No-one cares about your campaign
A view from Olly Cooper

No-one cares about your campaign

After a few months spent outside the advertising bubble, a creative came to a realisation about the true impact of the industry's work.

I hate to break it to you, but no-one really cares about your campaign. That’s what I’ve learned since taking a break from the advertising industry. 

It has been nearly two months since I stepped away from my tidy senior creative job to enjoy a little me time. I wasn’t expecting it to have quite the impact it has had on the way I see advertising. I can tell you now, we’re all getting lost in one big bubble. 

During my time off, I decided to step away from the industry completely and have a proper break from it all. That included switching off social media – my main connection to the ad community. The place where you’re hit with a daily tsunami of "groundbreaking" work, ad of the day, ad of the week, turkey of the month, she said this, he believes that, this panel thinks this work is good, this chief creative officer thinks this work is bad. It’s an endless stream of loud ad chatter. When I did finally pull the plug on it all, I was stunned by just how quiet the voice of advertising became. Because, out in the real world, you hardly notice any of it – even the good stuff.

After a few weeks of becoming a normal person, I realised I had all sorts of other life matters occupying my attention over an ad. Sure, I was looking at ads – they’re everywhere. But they just stopped registering. I quickly became far more concerned with what Prince song to play on my phone. What time I was meeting Jonny for lunch. How much my council tax would change if I moved flats. If you put Messi and Ronaldo in the same team, would that basically complete football? What would a 500,000-capacity football stadium look like? Is it even possible? And could these ads please piss off so I can carry on watching the Tyson Fury documentary?

My mind cared way more about these things than pretty much every ad thrust in front of me. Actually, that’s a lie. One commercial in the US for Burger King genuinely had me considering a trip to their drive-through. It was the usual shot of a burger being flame-grilled, but then I was told I could get a burger, chicken nuggets, fries and a drink for $3.49. That’s an outrageous deal. You’d think Burger King would have tried to push the boat out or something. A mouldy burger (pictured, above)? Not sure that would have done it for me. However, a $3.49 meal deal? Now you’re speaking my language. 

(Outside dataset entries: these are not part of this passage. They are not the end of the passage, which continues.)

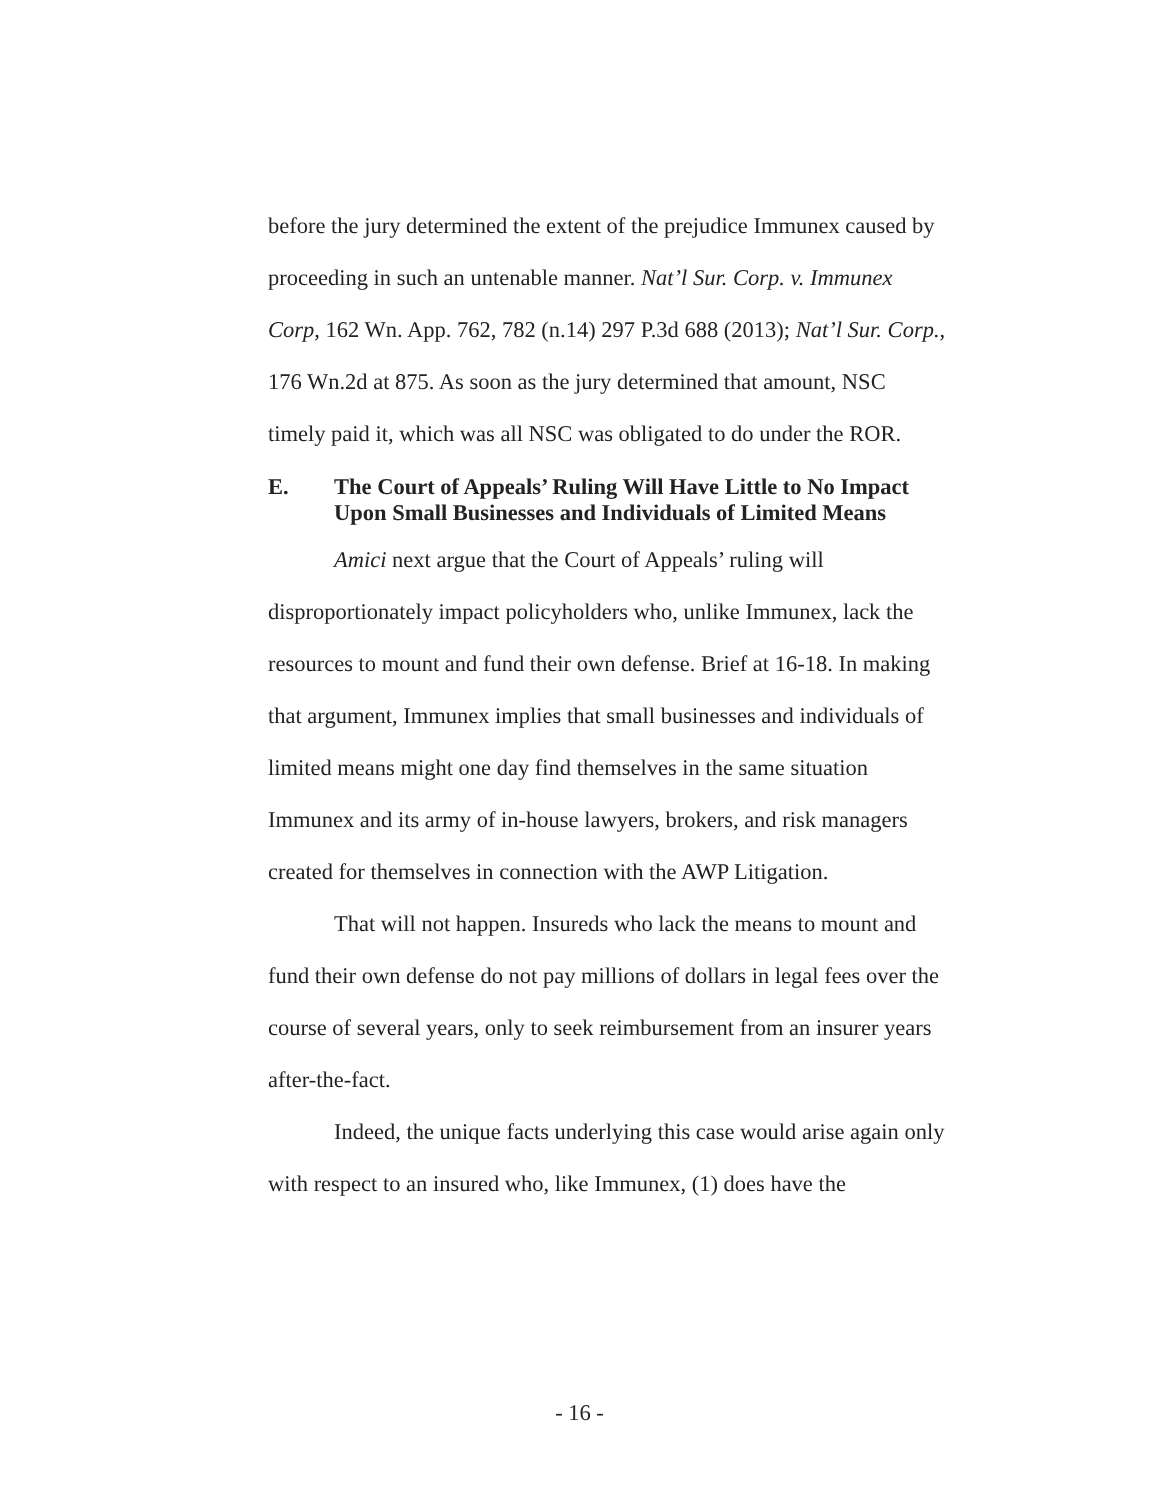before the jury determined the extent of the prejudice Immunex caused by proceeding in such an untenable manner. Nat’l Sur. Corp. v. Immunex Corp, 162 Wn. App. 762, 782 (n.14) 297 P.3d 688 (2013); Nat’l Sur. Corp., 176 Wn.2d at 875. As soon as the jury determined that amount, NSC timely paid it, which was all NSC was obligated to do under the ROR.
E. The Court of Appeals’ Ruling Will Have Little to No Impact Upon Small Businesses and Individuals of Limited Means
Amici next argue that the Court of Appeals’ ruling will disproportionately impact policyholders who, unlike Immunex, lack the resources to mount and fund their own defense. Brief at 16-18. In making that argument, Immunex implies that small businesses and individuals of limited means might one day find themselves in the same situation Immunex and its army of in-house lawyers, brokers, and risk managers created for themselves in connection with the AWP Litigation.
That will not happen. Insureds who lack the means to mount and fund their own defense do not pay millions of dollars in legal fees over the course of several years, only to seek reimbursement from an insurer years after-the-fact.
Indeed, the unique facts underlying this case would arise again only with respect to an insured who, like Immunex, (1) does have the
- 16 -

Anyway, there I was going about my life for a couple of months, blissfully unaware of all these brands trying to convert me into a sale. Still thinking about my design for that 500,000-capacity stadium. Then, while chilling at home one afternoon, I decided to boot up Twitter and LinkedIn, and see what was going on in the world I’d temporarily stepped away from. Bloody hell. Was I on another planet?

I saw people waxing lyrical about the "change" advertising was making in the world. Tweets about how agencies are revolutionising the way consumers "engage" with brands. And a lot of talk about new work that was sure to make a big splash. I can tell you now – it didn’t. 

This world I stepped back into was not even close to reflecting the real world I’d just been living in. Advertising was not changing the world. It was not revolutionising the way everyday people saw brands. For the most part, it was not making a big splash. It was existing – that’s it. But you would have thought from the tsunami of chatter online that advertising was at the forefront of absolutely everyone’s minds. News flash: it really isn’t. 

After just a few months of being a normal person, I came to realise just how much of an advertising bubble I’d been living in. Because when your Twitter is full of ad people, and your LinkedIn is full of ad people, and every other night you’re going to a networking event full of ad people, you are constantly surrounded by – you guessed it – ad people. People who weirdly care about ads 24 hours a day, seven days a week. And, soon enough, because every other interaction you have is about advertising, you start to believe, well, everyone must care about and love ads. The truth is that, outside the ad bubble, no-one does. We’re forgetting this. 

We’re creating work assuming people will actively look and take interest in it. We assume the beautiful art direction will be admired by Helen in Scarborough as she waits impatiently for her delayed 8.42am train to Bridlington. We assume the four calls to action will stop Daniel in Swindon frantically searching for that hilarious goat video on Twitter. We assume the three core messages and breathtaking cinematography will blow away Maria and Ben in Kenilworth while they desperately rush their three kids through dinner, bath time and bed. We assume it all because we surround ourselves with people who do in fact do that. But they do it because they work in and care about advertising. Consumers are the complete opposite. They couldn’t give a single fuck. 

We need to step out of our bubble. Remind ourselves who we’re actually making the work for. It’s not your ad mates, that CCO on social media or the D&AD judges. It’s real people doing real-life things that are way more important than an ad. Real people have the power to tell us if our work is truly successful. They’ll do it by buying what we’re showing. The tricky thing is that, unlike ad people, they have absolutely no interest in even noticing our work.

We need to get out of our world and into theirs. Find out what will get their attention. What makes them tick. What will stop them in their tracks. And when we’ve done that, we need to make sure our concept, art direction, copy and design work so fucking hard that anyone looking at it might just act on it. Because, otherwise, it will just become another ad for ad people by ad people. And, honestly, no-one cares.